= Beginning of Section =

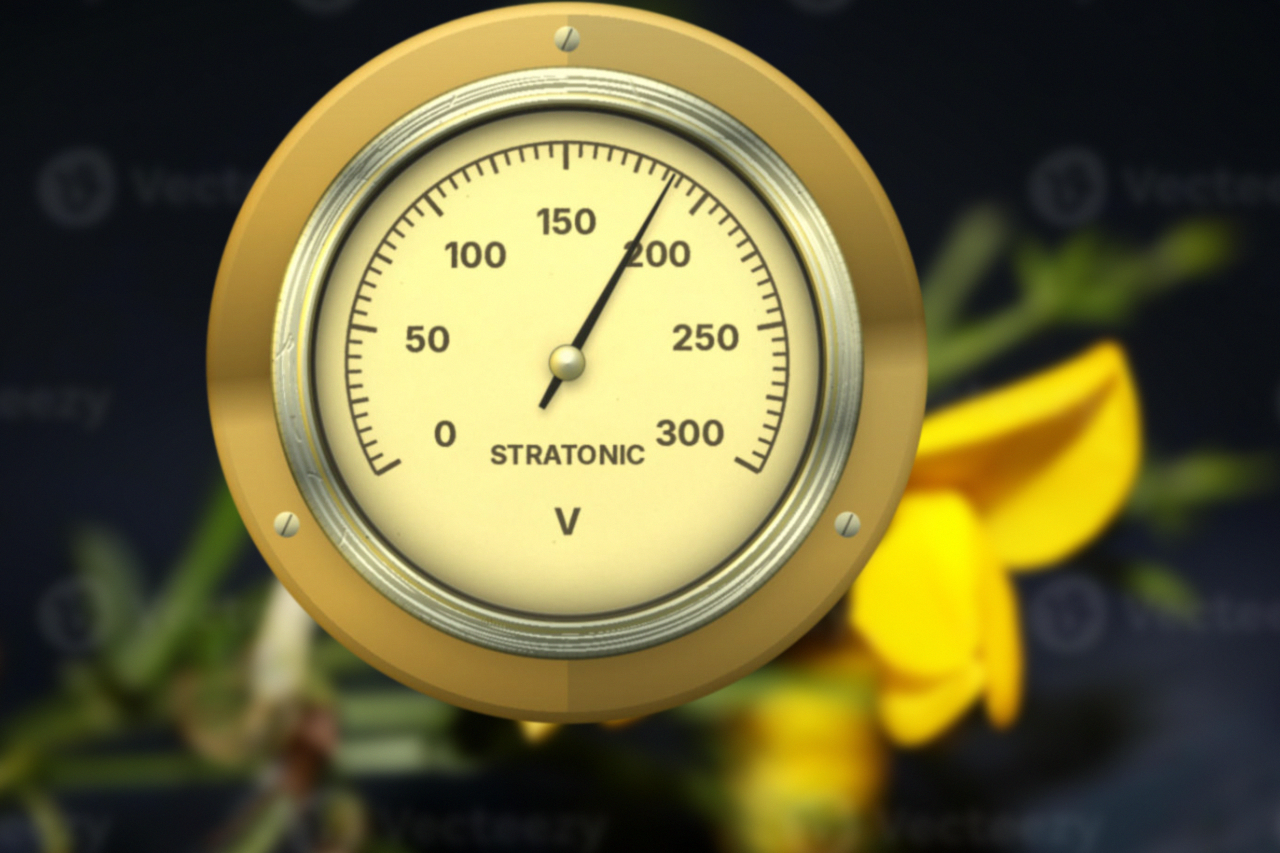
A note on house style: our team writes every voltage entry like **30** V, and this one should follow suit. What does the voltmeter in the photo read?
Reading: **187.5** V
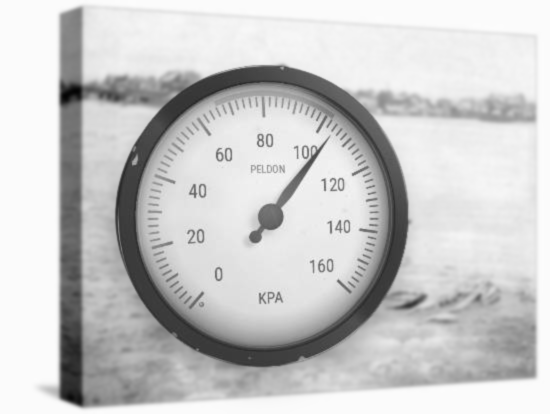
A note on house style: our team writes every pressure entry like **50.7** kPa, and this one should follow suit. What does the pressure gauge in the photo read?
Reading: **104** kPa
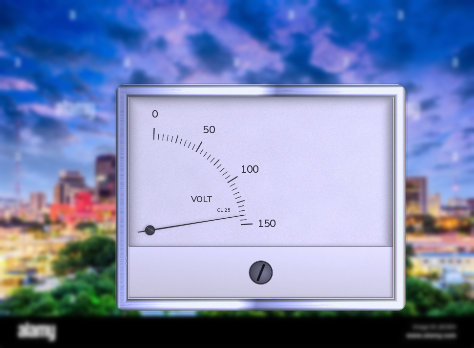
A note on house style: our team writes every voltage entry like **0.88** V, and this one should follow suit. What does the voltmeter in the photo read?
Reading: **140** V
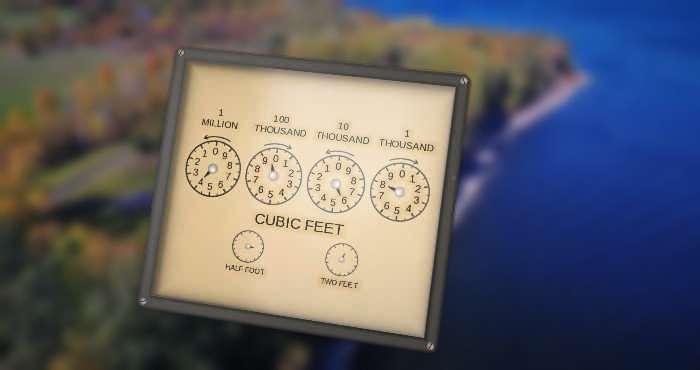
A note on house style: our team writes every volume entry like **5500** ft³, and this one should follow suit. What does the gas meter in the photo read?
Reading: **395800** ft³
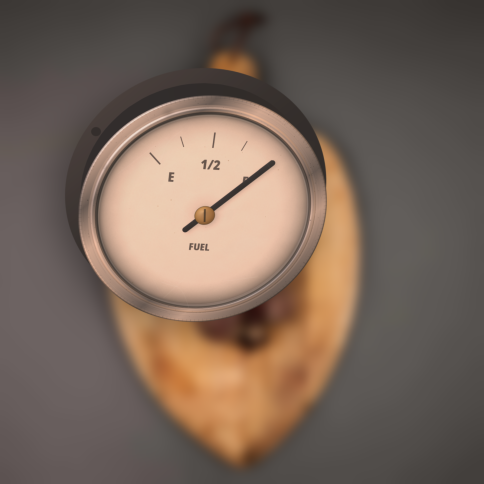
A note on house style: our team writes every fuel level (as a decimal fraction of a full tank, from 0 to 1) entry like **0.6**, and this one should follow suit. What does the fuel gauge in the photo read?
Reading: **1**
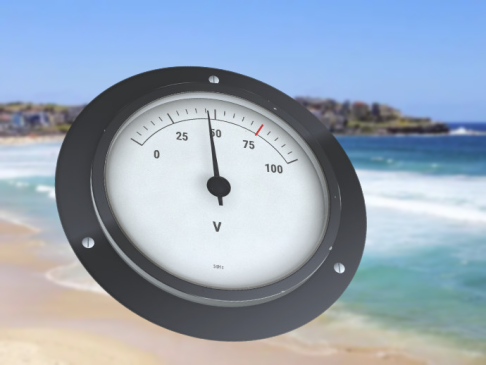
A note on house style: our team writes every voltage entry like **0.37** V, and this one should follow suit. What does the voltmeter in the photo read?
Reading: **45** V
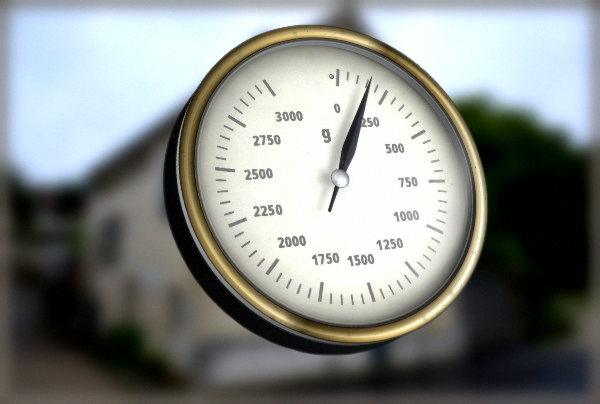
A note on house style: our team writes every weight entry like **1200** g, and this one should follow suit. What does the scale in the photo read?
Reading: **150** g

= End of Section =

What you are asked to do – Starting at the line that contains "entry like **0.37**" and continuing through the end of the items, format each line as a string in a JSON list, leaving out blank lines and the pictures.

Task result –
[
  "A note on house style: our team writes every voltage entry like **0.37** V, and this one should follow suit. What does the voltmeter in the photo read?",
  "Reading: **45** V",
  "A note on house style: our team writes every weight entry like **1200** g, and this one should follow suit. What does the scale in the photo read?",
  "Reading: **150** g"
]